WHAT YOU WILL DO: A precise reproduction of every record below is needed, minus the pictures.

[Data entries]

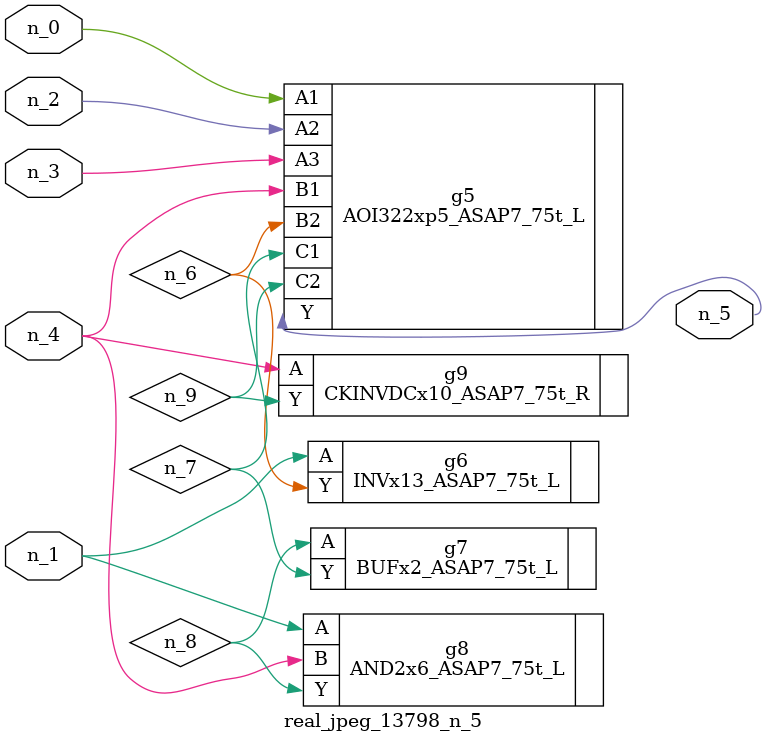
<source format=v>
module real_jpeg_13798_n_5 (n_4, n_0, n_1, n_2, n_3, n_5);

input n_4;
input n_0;
input n_1;
input n_2;
input n_3;

output n_5;

wire n_8;
wire n_6;
wire n_7;
wire n_9;

AOI322xp5_ASAP7_75t_L g5 ( 
.A1(n_0),
.A2(n_2),
.A3(n_3),
.B1(n_4),
.B2(n_6),
.C1(n_7),
.C2(n_9),
.Y(n_5)
);

INVx13_ASAP7_75t_L g6 ( 
.A(n_1),
.Y(n_6)
);

AND2x6_ASAP7_75t_L g8 ( 
.A(n_1),
.B(n_4),
.Y(n_8)
);

CKINVDCx10_ASAP7_75t_R g9 ( 
.A(n_4),
.Y(n_9)
);

BUFx2_ASAP7_75t_L g7 ( 
.A(n_8),
.Y(n_7)
);


endmodule
</source>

YOUR SOLUTION:
<source format=v>
module real_jpeg_13798_n_5 (n_4, n_0, n_1, n_2, n_3, n_5);

input n_4;
input n_0;
input n_1;
input n_2;
input n_3;

output n_5;

wire n_8;
wire n_6;
wire n_7;
wire n_9;

AOI322xp5_ASAP7_75t_L g5 ( 
.A1(n_0),
.A2(n_2),
.A3(n_3),
.B1(n_4),
.B2(n_6),
.C1(n_7),
.C2(n_9),
.Y(n_5)
);

INVx13_ASAP7_75t_L g6 ( 
.A(n_1),
.Y(n_6)
);

AND2x6_ASAP7_75t_L g8 ( 
.A(n_1),
.B(n_4),
.Y(n_8)
);

CKINVDCx10_ASAP7_75t_R g9 ( 
.A(n_4),
.Y(n_9)
);

BUFx2_ASAP7_75t_L g7 ( 
.A(n_8),
.Y(n_7)
);


endmodule
</source>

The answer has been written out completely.